While members of the city’s democratic opposition rejected the allegations, noting that many of them had not received the supposedly radical lessons introduced only in 2009, this has not stopped the push to “reform” Hong Kong’s education system.
“We cannot bear to see that with politics infiltrating school campuses, students are attracted to political unrest or even misled into engaging in illegal and violent acts, for which they have to assume legal responsibilities that affect their lives,” Lamm, adding that “shared responsibility For government, society, the education sector and parents are finding a way to protect our students. “
Under the new guidelines, the inculcation of national security principles will begin early.
Kindergartens – private and public – are expected to instill in their students a greater knowledge of “Chinese history, Chinese culture and moral education,” which the guidelines say will “gradually build the identity of students as Chinese, thus laying the foundation for national security education.”
Starting at the age of six, all students in Hong Kong will receive new lessons aimed at helping them “understand the country’s history and development, the importance of national security, the national flag, the national emblem, and the national anthem”.

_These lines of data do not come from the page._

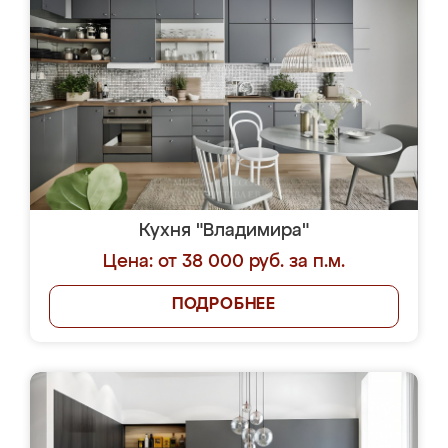
Кухня "Владимира"
Цена: от 38 000 руб. за п.м.
ПОДРОБНЕЕ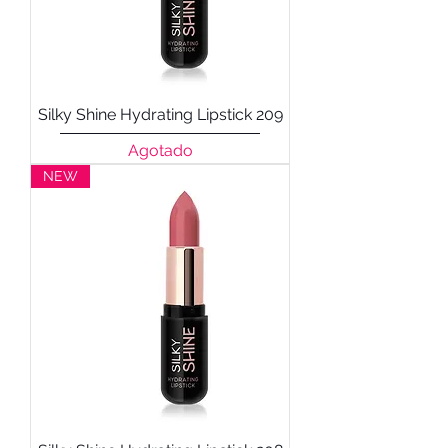
Silky Shine Hydrating Lipstick 209
Agotado
NEW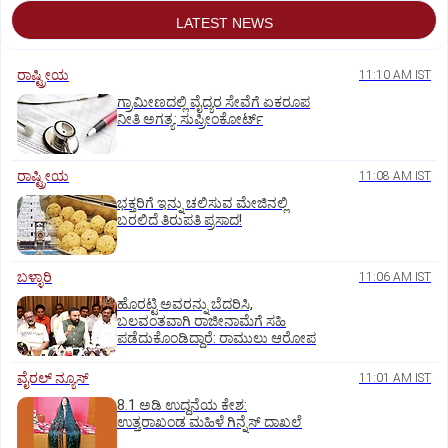
LATEST NEWS
ರಾಷ್ಟ್ರೀಯ
11:10 AM IST
ಗ್ರಾಮೀಣದಲ್ಲಿ ವೈದ್ಯರ ಸೇವೆಗೆ ಏಕರೂಪ
ನೀತಿ ಅಗತ್ಯ: ಸುಪ್ರೀಂಕೋರ್ಟ್‌
ರಾಷ್ಟ್ರೀಯ
11:08 AM IST
ಭಕ್ತರಿಗೆ ಇನ್ನು ಚಲಿಸುವ ಮೇಜಿನಲ್ಲಿ
ಬರಲಿದೆ ತಿರುಪತಿ ಪ್ರಸಾದ!
ಬಳ್ಳಾರಿ
11:06 AM IST
ಹೊರಟ್ಟಿ ಅವರನ್ನು ಬೆದರಿಸಿ,
ಬಲವಂತವಾಗಿ ರಾಜೀನಾಮೆಗೆ ಸಹಿ
ಪಡೆದುಕೊಂಡಿದ್ದಾರೆ: ರಾಮುಲು ಆರೋಪ
ವೈರಲ್ ನ್ಯೂಸ್
11:01 AM IST
8.1 ಅಡಿ ಉದ್ದನೆಯ ಕೇಶ:
ಉತ್ತರಾಖಂಡ ಮಹಿಳೆ ಗಿನ್ನೆಸ್‌ ದಾಖಲೆ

Elementary school students will be guided in singing the national anthem and raising the flag, while older children will discuss the rationale behind the law itself, and the importance of institutions such as the People’s Liberation Army.

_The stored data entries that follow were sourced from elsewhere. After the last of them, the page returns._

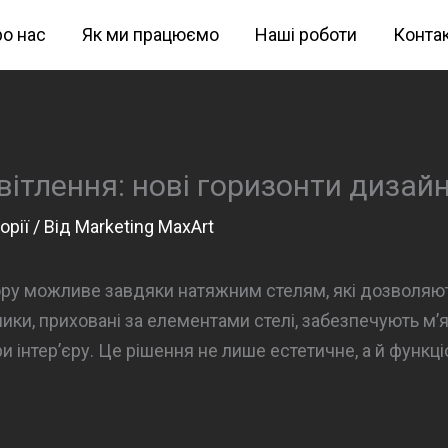
о нас
Як ми працюємо
Наші роботи
Конта
ітлення: нові горизонти дизай
орії
/ Від
Marketing MaxArt
ру можливе завдяки натяжним стелям, які дозволяют
ики, приховані за елементами стелі, забезпечують м’як
и інтер’єру. Це рішення не лише естетичне, а й функц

And international schools – popular with both foreign residents and more affluent locals – are not exempt from the new guidelines.
While private educational institutions are not directly under the control of the Economic Development Board, rules issued on Thursday state that international and private schools “have a responsibility to assist their students (regardless of race and nationality) to gain a correct and objective understanding … the concept of national security and security law.” National, as well as the duty to develop a spirit of law-abiding among their students. “
Others move to Canada and Australia, where many Hong Kong residents hold dual residency, while many prominent activists and politicians have sought asylum in the United Kingdom, Germany and the United States.
“(The exodus) is already happening, especially for families with young children,” opposition lawmaker Lester Shum said last year. “If I put myself in their shoes, I can understand the fear and anxiety they have about the next generation. Children cannot have bright prospects or a bright future in Hong Kong, and in order to protect that … it is understandable why people want to leave.”
Concerns for teachers
For school staff, administrators and teachers alike, the new rules open up a disturbing possibility for students to be informed of charges of violating national security, which could lead to them losing their jobs or, in extreme cases, arresting them.
While for many elderly Chinese these practices have disturbing echoes of the Cultural Revolution, with teenage Red Guards frequently mistreating and killing teachers, such campaigns have escalated under Chinese President Xi Jinping.
“The guiding principle stressed adhering to the Party’s leadership of the program’s work and following the basic task of nurturing competent youth who are well-prepared to join the Communist cause,” the Xinhua News Agency reported.
CNN’s Eric Cheung contributed to this report.